━━━━━ Quellenauszug

Beim Conspiracy Recruiting treffen sich Arbeitgeber und potenzielle Kandidaten, ohne dass die Anwerbung dabei im Mittelpunkt steht. Vielmehr geht es um gegenseitiges Kennenlernen und Informationsaustausch. Später kann sich daraus dann aber ein Arbeitsverhältnis ergeben. Durch gezielte „Kennlerntreffen“ mit Kandidaten aus Konkurrenzunternehmen können diese letztlich abgeworben werden, ohne dass wirklich aktive und schon gar nicht aggressive Abwerbung stattfand.
Es gibt zahlreiche Medienformate, die im direkten Freizeitumfeld einer bestimmten Zielgruppe vorzufinden sind. Diese können mit kreativen Bewerbungsaufforderungen versehen werden. So zum Beispiel Poster, Verpackungen, Servietten u. v. m.
Wie gutes Guerilla Recruiting aussehen kann, haben bereits einige Unternehmen in der Vergangenheit gezeigt.
Hier sind 3 gelungene Beispiele:
So zum Beispiel die Werbeagentur Scholz&Friends mit ihrer Pizza Digitale. Bei dieser Aktion handelte es sich um einen Mix aus Ambient und Trojan Recruiting.

━━━━━━━━━━
━━━━━ Auszüge der Auflistung

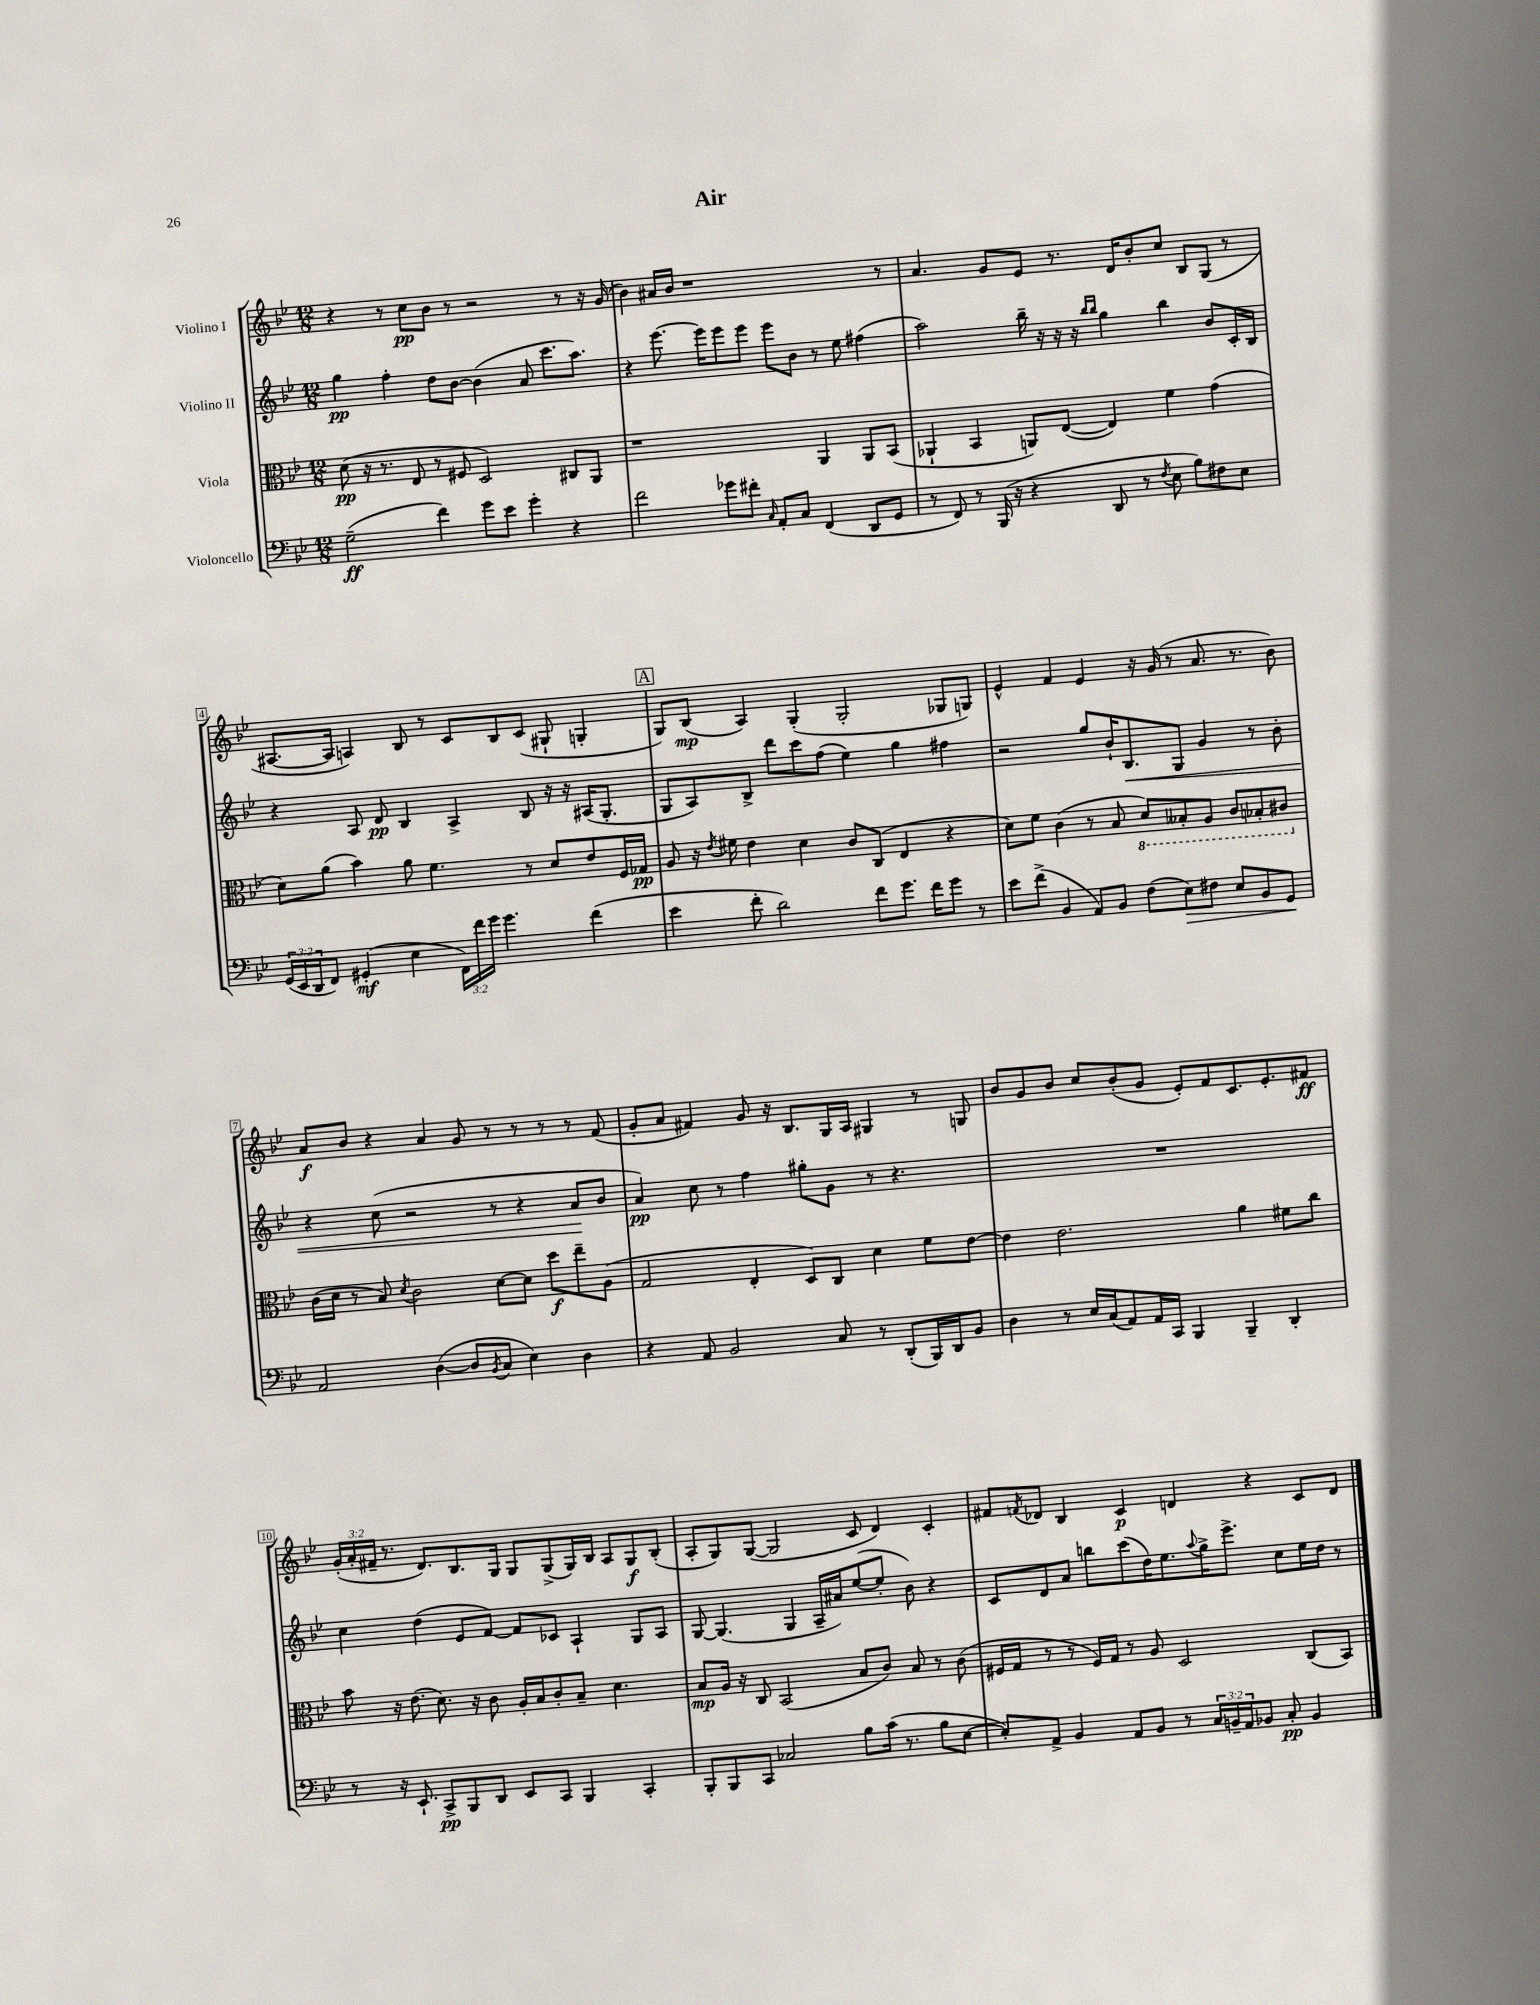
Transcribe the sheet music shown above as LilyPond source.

\header { title = "Air" }
<<
\new StaffGroup <<
\new Staff = "s0" \with { instrumentName = "Violino I" } {
    \clef treble \key bes \major \numericTimeSignature \time 12/8 \override Staff.TupletNumber.text = #tuplet-number::calc-fraction-text
    r4 r8 c''8\pp bes'8 r8 r2 r8 r16 g'16( |
    bes'4) ais'16 bes'16 r1 r8 |
    a'4. g'8 ees'8 r8. d'16 bes'8-. c''8 bes8 g8( r8 |
    ais8.~ ais16 a4) bes8 r8 c'8 bes8 c'8( gis8-! g4-. |
    \mark \markup { \box "A" } g8) bes8\mp( a4) g4-.( g2-. ges8 g8) |
    ees'4-^ f'4 ees'4 r16 g'16( r8 a'8. r8. bes'8) |
    a'8\f bes'8 r4 a'4 g'8 r8 r8 r8 r8 f'8( |
    g'8-. a'8 fis'4) g'8 r16 bes8. g16 a16 gis4 r8 g8 |
    bes'8 g'8 bes'8 c''8 bes'8-.( g'8 ees'8-.) f'8 c'8. ees'8.-. fis'8\ff |
    \tuplet 3/2 { g'16-.( a'16-. fis'16-- } r8. d'8.) bes8. g16 g8 g8->( g16) bes16 a8 g8\f bes8-.( |
    a8-. g8) g8~( g2 c'8 d'4) c'4-. |
    fis'8 \acciaccatura { f'8 } des'8 bes4 c'4\p d'4 r4 c'8 d'8 \bar "|." |
}
\new Staff = "s1" \with { instrumentName = "Violino II" } {
    \clef treble \key bes \major \numericTimeSignature \time 12/8
    g''4\pp f''4-. d''8 bes'8~ bes'4( a'8 c'''8. a''8.) |
    r4 ees'''8.~ ees'''16 ees'''8 ees'''8 ees'''8 bes'8 r8 ees''8 fis''4( |
    a''2) bes''16-- r16 r16 r16 \grace { bes''16 bes''16 } g''4 bes''4 bes'8 c'16-. bes16 |
    r4 a8 d'8\pp bes4 a4-> bes8 r16 r16 ais16( g8.-. |
    \mark \markup { \box "A" } g8 a8) bes8-> d'''8 c'''8 f''8( ees''4) g''4 fis''4 |
    r2 g''8 bes'16-! bes8.\< g8 g'4 r8 bes'8-. |
    r4 c''8( r2 r8 r4 a'8\! bes'8 |
    a'4\pp) c''8 r8 f''4 gis''8-. g'8 r8 r4. |
    R1. |
    c''4 d''4( ees'8 f'8~) f'8 ces'8 a4-! g8 a8 |
    g8~ g4.( g4 a16-- ais'16) ees''8~( ees''8-. bes'8) r4 |
    c'8 d'8 a'8 b''8 c'''8( d''16) ees''8. \appoggiatura { a''8 } g''16-> ees'''8.-> c''8 ees''16 d''16 r8 \bar "|." |
}
\new Staff = "s2" \with { instrumentName = "Viola" } {
    \clef alto \key bes \major \numericTimeSignature \time 12/8
    d'8\pp( r16 r8. ees8 r8 fis8 d2) cis8 a,8 |
    r1 a,4 a,8 bes,8( |
    aes,4-! bes,4 a,8) ees8~( ees4) f'4 g'4( |
    d'8) a'8( bes'4) a'8 f'4. r8 d'8 ees'8 f16 ges16\pp |
    \mark \markup { \box "A" } a8 r16 \acciaccatura { ees'8 } fis'16 ees'4 d'4 c'8 c8( ees4 r4 |
    d'8) f'8 c'4( r8 bes8 \ottava #-1 d8) beses,8-. a,8 c8 bes,8-. cis8 \ottava #0 |
    c'16( d'16 r8 bes8) \acciaccatura { d'8 } c'2 d'8~ d'8 d''8\f ees''8-- a8( |
    g2 ees4-. d8) c8 d'4 f'8 ees'8~ |
    ees'4 ees'2. a'4 fis'8 c''8 |
    bes'8 r16 ees'8.( d'8.) r16 c'8 a16-. bes16 c'8-. bes8-- d'4. |
    bes8\mp a16 r16 c8 bes,2( bes8 c'8) bes8 r8 c'8( |
    fis16 g16 r8 r8 fis16) g16 r8 a8 d2 c8( bes,8) \bar "|." |
}
\new Staff = "s3" \with { instrumentName = "Violoncello" } {
    \clef bass \key bes \major \numericTimeSignature \time 12/8 \override Staff.TupletNumber.text = #tuplet-number::calc-fraction-text
    g2--\ff( f'4) g'8 ees'8 g'4-. r4 |
    f'2 ges'8 fis'8-. \grace { c16 } a,8-. c8 f,4( d,8 g,8 |
    r8 f,8) r8 bes,,16( r16 r4 d,8 r8 \acciaccatura { f8 } ees8 bes8) fis8 ees8 |
    \tuplet 3/2 { g,16( ees,16 d,16 } f,8) gis,4-.\mf( ees4 \tuplet 3/2 { f,16) f'16 g'16 } g'4. f'4( |
    \mark \markup { \box "A" } ees'4 f'8-. d'2) f'8 g'8. f'16 g'8 r8 |
    ees'8 f'8->( bes,4 a,8) bes,8 f8( ees8\>) fis8 ees8 bes,8 g,8\! |
    a,2 d4~( d8 \acciaccatura { bes,8 } c8 ees4) d4 |
    r4 a,8 bes,2 c8 r8 d,8-.( bes,,16) d,16 bes,8 |
    d4 r8 ees16 c16( a,8) a,16 c,16 bes,,4 bes,,4-- d,4-. |
    r8 r16 ees,8.-! c,8->\pp bes,,8 d,8 ees,8 c,8 bes,,4 c,4-. |
    bes,,8-. bes,,8 c,8 ces2 bes8 c'16( r8. bes8 ees8~ |
    ees8-.) a,8-> bes,4 a,8 bes,8 r8 \tuplet 3/2 { c16 b,16-- a,16 } bes,8 c8-.\pp bes,4 \bar "|." |
}
>>
>>
\layout { \context { \Score \override BarNumber.stencil = #(make-stencil-boxer 0.1 0.3 ly:text-interface::print) } }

━━━━━━━━━━

Aufgaben:
**a.** Geben Sie den Quellenauszug von „Es gibt zahlreiche“ bis einschließlich „Servietten u. v. m.“ wieder und ersetzen Sie dabei „Servietten“ durch „Bierdeckel“.
**b.** Übersetzen Sie den Satz „Wie gutes Guerilla Recruiting aussehen kann, haben bereits einige Unternehmen in der Vergangenheit gezeigt.“ aus dem Quellenauszug ins Englische.
Maßgeblich ist ausschließlich der Quellenauszug.

Lösungen:
**a.**
Es gibt zahlreiche Medienformate, die im direkten Freizeitumfeld einer bestimmten Zielgruppe vorzufinden sind. Diese können mit kreativen Bewerbungsaufforderungen versehen werden. So zum Beispiel Poster, Verpackungen, Bierdeckel u. v. m.

**b.** Several companies have already shown in the past what good guerrilla recruiting can look like.